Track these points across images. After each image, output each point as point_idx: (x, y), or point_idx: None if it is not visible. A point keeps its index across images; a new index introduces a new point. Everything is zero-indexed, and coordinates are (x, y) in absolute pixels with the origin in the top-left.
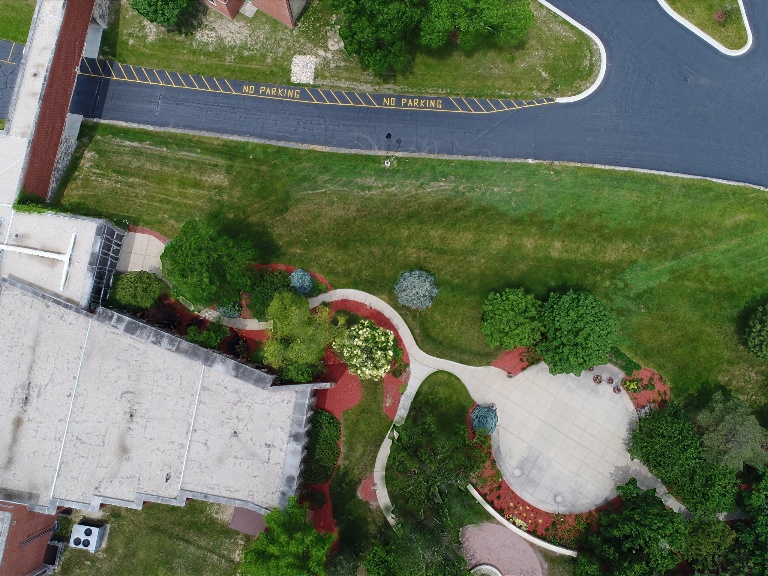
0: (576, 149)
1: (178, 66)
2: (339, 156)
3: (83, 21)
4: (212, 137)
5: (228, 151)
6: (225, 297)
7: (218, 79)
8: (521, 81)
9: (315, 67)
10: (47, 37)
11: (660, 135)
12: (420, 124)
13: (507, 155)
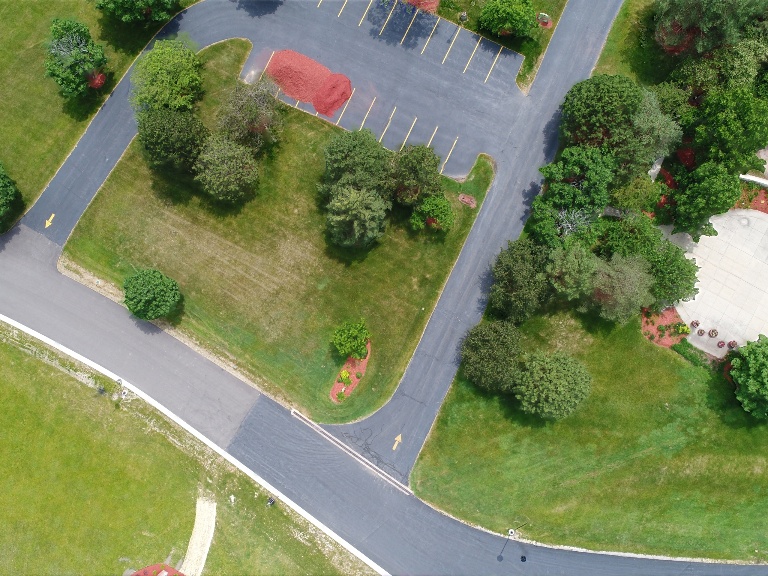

**WHAT IS ASKED**
Lay out every line of the listing above as a numbered list, skipping blank lines and leaving the pictures out.

**RESULT OF THE TASK**
1. Track these points across images. After each image, output each point as point_idx: (x, y), or point_idx: None if it is not visible. A point keeps its index across images; a new index introduces a new point. Everything is zero-indexed, and coordinates are (x, y) in absolute pixels with the origin in the top-left.
2. 0: (576, 149)
3. 1: (178, 66)
4. 2: (339, 156)
5. 3: (83, 21)
6. 4: (212, 137)
7. 5: (228, 151)
8. 6: (225, 297)
9. 7: (218, 79)
10. 8: (521, 81)
11. 9: (315, 67)
12. 10: (47, 37)
13. 11: (660, 135)
14. 12: (420, 124)
15. 13: (507, 155)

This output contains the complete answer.